### Document segment:
■ ■ ■ ■ ■ ■ ■

If you have a long exhaust duct run (more than 2-3m) or a carbon filter, you'll want a centrifugal blower. Axials don't cope well pushing air into a high static pressure created by obstructions in the air path, those obstructions including a big column of air. When axials encounter more static pressure than they like, air leaks backward between the fan blades. Centrif blowers are not air compressors but they can push air lots better than an axial into high static pressure.

I use this 250mm unit as my main exhaust blower; moves 875CFM for my 500cu ft room. It's like a freaking wind tunnel. I use a couple of old 200mm axials (formerly used as exhausts in other applications) as intake blowers. Those old axials combined push about 90% of the capacity of the 250mm centrif, meaning the room remains at a slightly negative pressure. The axial intake fans are not working very hard when they are pushing into air pressure slightly lower than atmosphere. You ask, why bother with intakes, then? Simple- passive (fanless) intake is very inefficient, requires the intake opening be around double the area of the exhaust blower's annulus and thus makes light-trapping the intake difficult. 

Keeping your grow at a slightly negative pressure compared to atmosphere is important. If there are any air leaks in your room construction (and there WILL be), air will be sucked into those leaks. All air leaving your grow will go through the exhaust blower. If your room is at positive pressure compared to atmosphere, air will be pushed out of those little leaks, making scents difficult to impossible to control. 

Fletch's suggestion is OK if you can cope with scent leakage. His method will keep the room at positive pressure compared to atmosphere. If one uses an intake blower attached to the home heating system duct instead of temporarily repurposing the exhaust blower, the room would remain at negative pressure.

■ ■ ■ ■ ■ ■ ■

### Supplied material:
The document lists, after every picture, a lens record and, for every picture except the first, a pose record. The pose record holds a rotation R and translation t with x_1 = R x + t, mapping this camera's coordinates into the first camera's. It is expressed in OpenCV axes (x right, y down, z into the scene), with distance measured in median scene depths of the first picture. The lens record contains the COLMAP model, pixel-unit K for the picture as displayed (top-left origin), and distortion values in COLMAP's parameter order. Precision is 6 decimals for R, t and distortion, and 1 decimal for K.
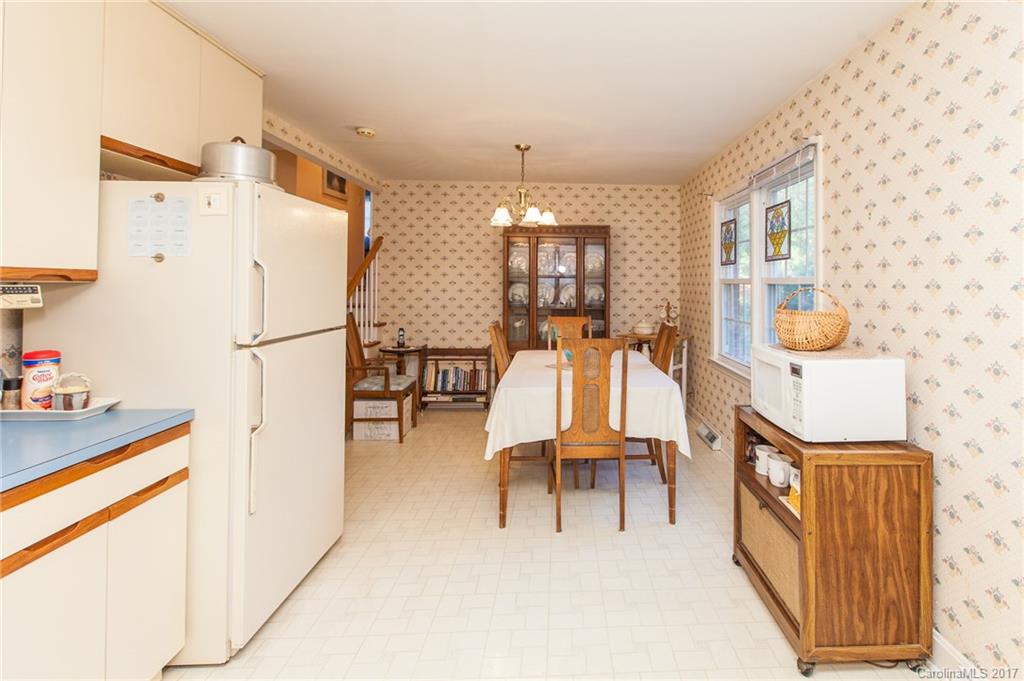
lens RADIAL K [[475.9, 0, 582.2], [0, 475.9, 277.5], [0, 0, 1]] dist [0.000676, 0.000102]
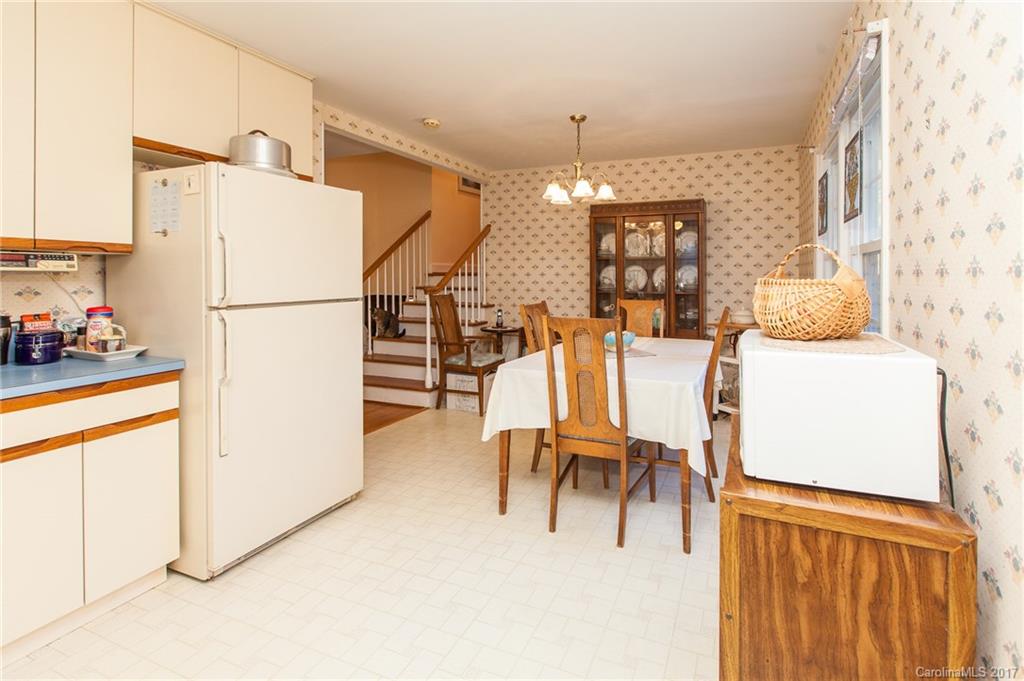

■ ■ ■ ■ ■ ■ ■

### Work instructions:
A) In the ventilation post, how much air does the 250mm exhaust unit move?
B) Carry on writing the ventilation post from where it stops.
None of the material is needed here.

### Responses to the exercise:
A) It moves 875 CFM.

B)
----------



## psyclone (Jan 24, 2008)

Scent leakage is ALWAYS an issue- I have no domestic problems, but I do not want to pump out Ganja-laden air out for the local youth in our Village to get excited about.
That fan looks the absolute Dogs Bollocks as we say, and I will do as you suggest and flip a couple of cheap exhaust fans as in intake (I am looking at two Medium tents, one veg, one flower) and then join the top outlets of each tent with a ducting "tee" and put the fan you recomend at the centre with some sort of scrubber.
I am assuming it's designed to be able to fit filtration?


----------



## Al B. Fuct (Jan 24, 2008)

Yes, centrifs are designed to push into high static pressure loads like carbon filters, etc. 

The Spectrum C250L blower I'm using does not have a flange for ducting on its intake. It has a very small lip on the intake side which _barely_ allows a 250mm duct to slip over it and be duct-taped on, but clearly, that's not the intended means of usage.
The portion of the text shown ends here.